NZICA – which earlier this year merged with the Australian Institute of Chartered Accountants to form Chartered Accountants Australia and New Zealand (CAANZ) – held a virtual audit monopoly in New Zealand until 2012. But this was broken when a new regulatory regime was introduced and the new regulator, the Financial Markets Authority, also recognised CPA Australia for the purposes of audit.
In the legal action, CPA Australia alleged that NZICA had embarked on “a deliberate and aggressive campaign” to undermine its professional qualification. It said the institute had “overstepped the appropriate boundaries of rivalry between the designations” in statements in flyers, advertisements, news articles and at industry events between 2011 and 2013.
In one advertisement which was published in the national media in 2012, NZICA suggested that in accounting there was first class practice and second class practice which was why top management only hired NZICA members.
A 2011 flyer sought to compare the earnings of CPA members with those of chartered accountants.
NZICA argued that the case was “much ado about nothing”. A speech by its then acting chief executive Kristen Patterson in May 2013, which had offended CPA Australia, was more to do with how NZICA was adapting to the new more competitive regime.
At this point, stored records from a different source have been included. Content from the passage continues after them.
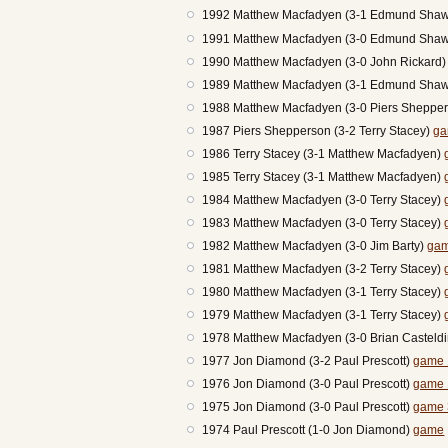
1992 Matthew Macfadyen (3-1 Edmund Sha
1991 Matthew Macfadyen (3-0 Edmund Sha
1990 Matthew Macfadyen (3-0 John Rickard
1989 Matthew Macfadyen (3-1 Edmund Sha
1988 Matthew Macfadyen (3-0 Piers Sheppe
1987 Piers Shepperson (3-2 Terry Stacey)
ga
1986 Terry Stacey (3-1 Matthew Macfadyen)
1985 Terry Stacey (3-1 Matthew Macfadyen)
1984 Matthew Macfadyen (3-0 Terry Stacey)
1983 Matthew Macfadyen (3-0 Terry Stacey)
1982 Matthew Macfadyen (3-0 Jim Barty)
gam
1981 Matthew Macfadyen (3-2 Terry Stacey)
1980 Matthew Macfadyen (3-1 Terry Stacey)
1979 Matthew Macfadyen (3-1 Terry Stacey)
1978 Matthew Macfadyen (3-0 Brian Casteld
1977 Jon Diamond (3-2 Paul Prescott)
game 
1976 Jon Diamond (3-0 Paul Prescott)
game 
1975 Jon Diamond (3-0 Paul Prescott)
game 
1974 Paul Prescott (1-0 Jon Diamond)
game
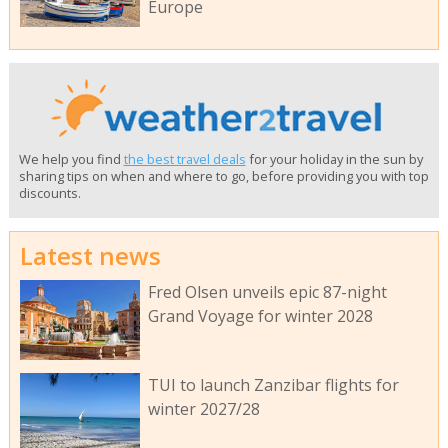
Europe
We help you find
the best travel deals
for your holiday in the sun by
sharing tips on when and where to go, before providing you with top
discounts.
Latest news
Fred Olsen unveils epic 87-night
Grand Voyage for winter 2028
TUI to launch Zanzibar flights for
winter 2027/28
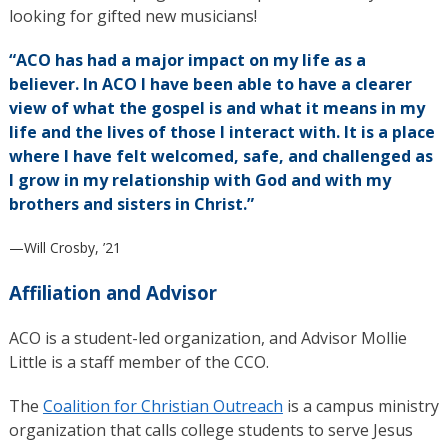
looking for gifted new musicians!
“ACO has had a major impact on my life as a
believer. In ACO I have been able to have a clearer
view of what the gospel is and what it means in my
life and the lives of those I interact with. It is a place
where I have felt welcomed, safe, and challenged as
I grow in my relationship with God and with my
brothers and sisters in Christ.”
—Will Crosby, ’21
Affiliation and Advisor
ACO is a student-led organization, and Advisor Mollie
Little is a staff member of the CCO.
The
Coalition for Christian Outreach
is a campus ministry
organization that calls college students to serve Jesus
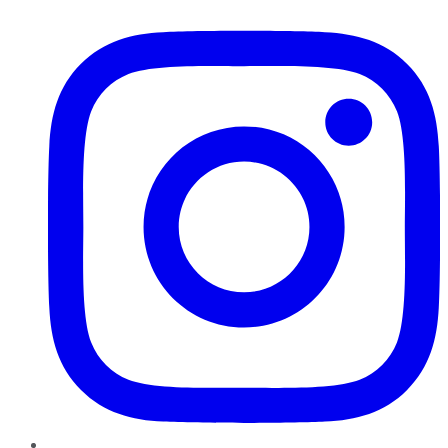
Instagram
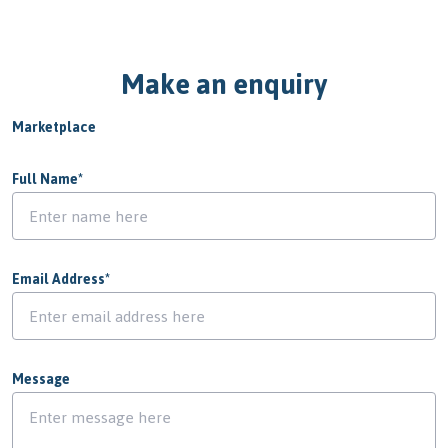
Make an enquiry
Marketplace
Full Name
*
Email Address
*
Message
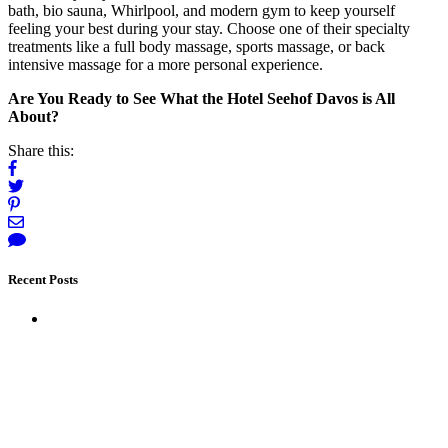
bath, bio sauna, Whirlpool, and modern gym to keep yourself
feeling your best during your stay. Choose one of their specialty
treatments like a full body massage, sports massage, or back
intensive massage for a more personal experience.
Are You Ready to See What the Hotel Seehof Davos is All
About?
Share this:
Recent Posts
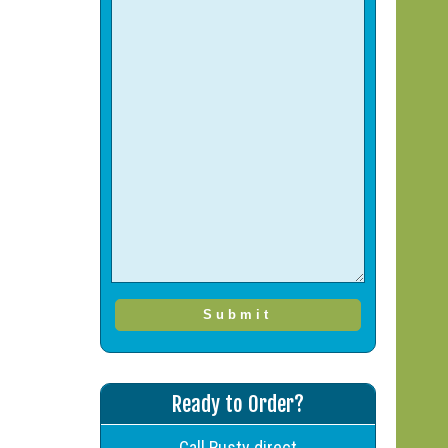
Ready to Order?
Call Rusty direct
She was seeking to explain to her industry audience the rationale for the merger between NZICA and the Australian institute.
Justice Dobson was not convinced. He said in his judgment that “some aspects of the May 2011 flyer were misleading” because NZICA had misrepresented information in the comparison of earnings and published “a pattern of adverse comparisons that portrayed CPAA in a misleadingly inferior light”.
He also found that CPA Australia has “made out elements of actionable defamation” in relation to comments made at the industry events. “Ms Patterson was inappropriately aggressive in criticising CPAA, where elements of those criticisms were false”, took “substantially less care in ascertaining the state of the facts than should have occurred” and “was cavalier in confidently asserting matters on which she was wrong”.
Some of her remarks would have been defamatory had CPA Australia established pecuniary loss, he added, but since it had failed to do so, its complaint was dismissed.
Welcoming the High Court decision, CAANZ chief executive Lee White said, “We are pleased that our defence was successful. We are keen to continue our focus on the work of the new organisation and will continue to support our team and our members as we move into exciting times for the chartered accounting profession.”
Despite the fact it lost the case, CPA Australia said that the judge had vindicated its actions. “We commenced these proceedings as a last resort, and only after all attempts to resolve the matter outside these proceedings had been exhausted,” said chief executive Alex Malley.
“First and foremost we were acting as a matter of principle to defend the integrity of the CPA designation, and of the profession more generally. CPA Australia has an ethos of integrity built into its charter, and there are similar standards of professional and ethical behaviour expected of the accounting profession.
“We believe Justice Dobson’s findings that NZICA defamed CPA Australia and breached provisions of the Fair Trading Act are a vindication of the action we have taken on behalf of our members.”